— start of MATERIAL TO PROCESS —

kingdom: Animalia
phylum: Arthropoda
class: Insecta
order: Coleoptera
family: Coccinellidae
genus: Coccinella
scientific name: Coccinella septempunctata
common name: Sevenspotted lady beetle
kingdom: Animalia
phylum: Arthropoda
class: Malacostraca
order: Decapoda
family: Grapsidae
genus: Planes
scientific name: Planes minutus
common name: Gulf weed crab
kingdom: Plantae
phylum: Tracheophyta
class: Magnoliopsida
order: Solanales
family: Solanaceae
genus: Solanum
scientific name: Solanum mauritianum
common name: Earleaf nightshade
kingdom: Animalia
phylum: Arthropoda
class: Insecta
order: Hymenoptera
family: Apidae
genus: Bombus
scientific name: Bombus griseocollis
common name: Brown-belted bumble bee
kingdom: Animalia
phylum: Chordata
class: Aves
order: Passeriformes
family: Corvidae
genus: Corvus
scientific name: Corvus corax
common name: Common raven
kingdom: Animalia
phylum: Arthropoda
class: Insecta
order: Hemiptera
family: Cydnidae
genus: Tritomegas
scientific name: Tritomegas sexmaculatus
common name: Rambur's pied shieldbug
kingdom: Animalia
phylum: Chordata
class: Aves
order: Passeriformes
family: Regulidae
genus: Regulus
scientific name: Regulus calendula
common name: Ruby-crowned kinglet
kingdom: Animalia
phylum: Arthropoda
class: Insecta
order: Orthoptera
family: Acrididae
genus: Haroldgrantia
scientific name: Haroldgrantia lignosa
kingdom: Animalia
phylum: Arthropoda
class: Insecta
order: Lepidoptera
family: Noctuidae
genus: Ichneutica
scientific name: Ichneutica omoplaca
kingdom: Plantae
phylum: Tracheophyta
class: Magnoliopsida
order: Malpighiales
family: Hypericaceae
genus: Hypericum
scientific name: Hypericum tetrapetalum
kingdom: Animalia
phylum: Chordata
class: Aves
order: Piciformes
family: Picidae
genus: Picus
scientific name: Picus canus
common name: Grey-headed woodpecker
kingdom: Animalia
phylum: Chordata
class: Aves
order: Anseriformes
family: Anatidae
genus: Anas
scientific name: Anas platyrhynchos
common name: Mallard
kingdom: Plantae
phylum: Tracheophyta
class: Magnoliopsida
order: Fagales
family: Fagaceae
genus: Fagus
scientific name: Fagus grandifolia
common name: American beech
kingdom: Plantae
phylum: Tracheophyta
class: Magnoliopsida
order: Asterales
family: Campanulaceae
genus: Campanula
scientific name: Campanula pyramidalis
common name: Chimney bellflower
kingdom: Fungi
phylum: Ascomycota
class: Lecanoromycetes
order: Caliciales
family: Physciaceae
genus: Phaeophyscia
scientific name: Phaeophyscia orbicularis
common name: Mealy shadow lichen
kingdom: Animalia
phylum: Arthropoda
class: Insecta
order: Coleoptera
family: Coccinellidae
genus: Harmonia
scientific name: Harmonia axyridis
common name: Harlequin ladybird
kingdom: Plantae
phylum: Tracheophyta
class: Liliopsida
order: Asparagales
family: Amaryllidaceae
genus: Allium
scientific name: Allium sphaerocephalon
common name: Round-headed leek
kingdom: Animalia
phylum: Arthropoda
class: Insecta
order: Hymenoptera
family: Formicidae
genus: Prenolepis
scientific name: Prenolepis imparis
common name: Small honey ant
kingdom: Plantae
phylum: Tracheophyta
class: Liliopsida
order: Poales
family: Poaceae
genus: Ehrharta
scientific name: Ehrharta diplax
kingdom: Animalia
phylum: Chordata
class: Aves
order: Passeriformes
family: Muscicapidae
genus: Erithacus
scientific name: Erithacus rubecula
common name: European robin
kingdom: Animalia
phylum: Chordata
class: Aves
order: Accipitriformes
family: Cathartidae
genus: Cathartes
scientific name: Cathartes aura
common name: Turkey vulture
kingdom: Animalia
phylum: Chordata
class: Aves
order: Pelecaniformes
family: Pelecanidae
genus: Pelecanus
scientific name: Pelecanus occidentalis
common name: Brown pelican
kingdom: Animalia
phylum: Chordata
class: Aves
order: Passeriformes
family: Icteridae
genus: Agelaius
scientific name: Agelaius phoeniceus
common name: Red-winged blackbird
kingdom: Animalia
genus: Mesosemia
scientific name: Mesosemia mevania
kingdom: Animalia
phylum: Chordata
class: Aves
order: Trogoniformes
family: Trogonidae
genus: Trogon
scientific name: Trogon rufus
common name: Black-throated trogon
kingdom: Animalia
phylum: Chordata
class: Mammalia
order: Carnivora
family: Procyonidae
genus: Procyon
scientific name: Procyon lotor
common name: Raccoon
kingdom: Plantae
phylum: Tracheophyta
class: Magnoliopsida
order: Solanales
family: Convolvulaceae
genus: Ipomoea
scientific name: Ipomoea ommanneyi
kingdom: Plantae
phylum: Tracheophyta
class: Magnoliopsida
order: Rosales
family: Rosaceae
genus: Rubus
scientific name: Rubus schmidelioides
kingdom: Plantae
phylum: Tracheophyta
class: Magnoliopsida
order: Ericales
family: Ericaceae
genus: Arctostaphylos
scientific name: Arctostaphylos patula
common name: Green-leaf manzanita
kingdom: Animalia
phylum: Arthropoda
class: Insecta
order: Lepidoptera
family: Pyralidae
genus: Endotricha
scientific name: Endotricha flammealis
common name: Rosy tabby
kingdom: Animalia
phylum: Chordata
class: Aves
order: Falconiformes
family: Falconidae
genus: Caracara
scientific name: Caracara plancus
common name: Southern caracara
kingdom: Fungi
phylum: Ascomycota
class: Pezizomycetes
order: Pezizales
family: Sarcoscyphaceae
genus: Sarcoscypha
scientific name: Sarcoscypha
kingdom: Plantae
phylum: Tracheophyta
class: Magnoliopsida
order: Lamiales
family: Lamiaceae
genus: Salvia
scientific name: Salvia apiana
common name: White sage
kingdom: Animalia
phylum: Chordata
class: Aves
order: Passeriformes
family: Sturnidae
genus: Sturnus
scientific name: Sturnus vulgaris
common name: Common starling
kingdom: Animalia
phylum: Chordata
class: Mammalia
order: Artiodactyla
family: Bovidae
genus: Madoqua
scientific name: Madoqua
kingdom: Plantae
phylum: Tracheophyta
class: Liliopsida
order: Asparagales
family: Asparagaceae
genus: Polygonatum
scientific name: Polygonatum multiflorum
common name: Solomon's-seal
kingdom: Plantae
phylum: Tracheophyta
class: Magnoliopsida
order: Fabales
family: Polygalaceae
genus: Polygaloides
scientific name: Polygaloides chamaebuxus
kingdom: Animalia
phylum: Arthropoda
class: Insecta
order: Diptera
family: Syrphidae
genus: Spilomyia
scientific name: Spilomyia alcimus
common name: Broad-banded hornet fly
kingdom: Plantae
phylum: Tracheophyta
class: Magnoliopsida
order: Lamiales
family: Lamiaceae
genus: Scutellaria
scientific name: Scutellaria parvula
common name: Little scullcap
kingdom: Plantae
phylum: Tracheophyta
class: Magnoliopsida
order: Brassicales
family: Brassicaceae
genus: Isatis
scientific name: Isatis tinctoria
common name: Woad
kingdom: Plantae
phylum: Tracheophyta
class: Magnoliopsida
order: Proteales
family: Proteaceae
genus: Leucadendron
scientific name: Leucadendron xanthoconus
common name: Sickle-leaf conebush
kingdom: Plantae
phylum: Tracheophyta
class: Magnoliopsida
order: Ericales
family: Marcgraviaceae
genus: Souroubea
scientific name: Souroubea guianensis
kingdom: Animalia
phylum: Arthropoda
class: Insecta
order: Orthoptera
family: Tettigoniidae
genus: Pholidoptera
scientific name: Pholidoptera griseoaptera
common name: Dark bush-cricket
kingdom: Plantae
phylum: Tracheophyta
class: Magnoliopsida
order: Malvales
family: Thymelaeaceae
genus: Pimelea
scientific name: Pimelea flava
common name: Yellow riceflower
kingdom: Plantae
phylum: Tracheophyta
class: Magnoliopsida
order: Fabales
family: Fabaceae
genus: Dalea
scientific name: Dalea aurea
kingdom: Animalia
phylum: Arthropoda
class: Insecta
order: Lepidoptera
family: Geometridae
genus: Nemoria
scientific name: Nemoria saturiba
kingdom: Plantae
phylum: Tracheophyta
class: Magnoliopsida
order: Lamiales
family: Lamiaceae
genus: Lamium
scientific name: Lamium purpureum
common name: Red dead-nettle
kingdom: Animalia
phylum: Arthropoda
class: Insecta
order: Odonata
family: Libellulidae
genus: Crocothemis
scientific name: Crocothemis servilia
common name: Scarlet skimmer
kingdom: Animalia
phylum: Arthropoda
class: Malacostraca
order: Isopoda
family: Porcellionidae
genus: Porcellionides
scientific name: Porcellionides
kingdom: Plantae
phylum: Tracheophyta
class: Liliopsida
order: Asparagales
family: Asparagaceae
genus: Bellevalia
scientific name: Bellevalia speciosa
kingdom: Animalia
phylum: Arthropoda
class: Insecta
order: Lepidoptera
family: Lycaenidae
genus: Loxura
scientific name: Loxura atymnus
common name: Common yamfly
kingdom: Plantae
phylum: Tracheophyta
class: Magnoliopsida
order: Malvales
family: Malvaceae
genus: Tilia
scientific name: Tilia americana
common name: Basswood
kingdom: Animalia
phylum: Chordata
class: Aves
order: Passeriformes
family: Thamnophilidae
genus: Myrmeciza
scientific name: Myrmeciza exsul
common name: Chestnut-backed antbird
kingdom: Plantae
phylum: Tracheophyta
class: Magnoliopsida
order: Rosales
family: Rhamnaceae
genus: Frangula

— end of MATERIAL TO PROCESS —

__WHAT TO PRODUCE__: Output as a numbered list the lines of the items that run from the line containing "common name: Small honey ant" through the line containing "scientific name: Erithacus rubecula", both included, leaving out any blank lines.

__IN RESPONSE__:
1. common name: Small honey ant
2. kingdom: Plantae
3. phylum: Tracheophyta
4. class: Liliopsida
5. order: Poales
6. family: Poaceae
7. genus: Ehrharta
8. scientific name: Ehrharta diplax
9. kingdom: Animalia
10. phylum: Chordata
11. class: Aves
12. order: Passeriformes
13. family: Muscicapidae
14. genus: Erithacus
15. scientific name: Erithacus rubecula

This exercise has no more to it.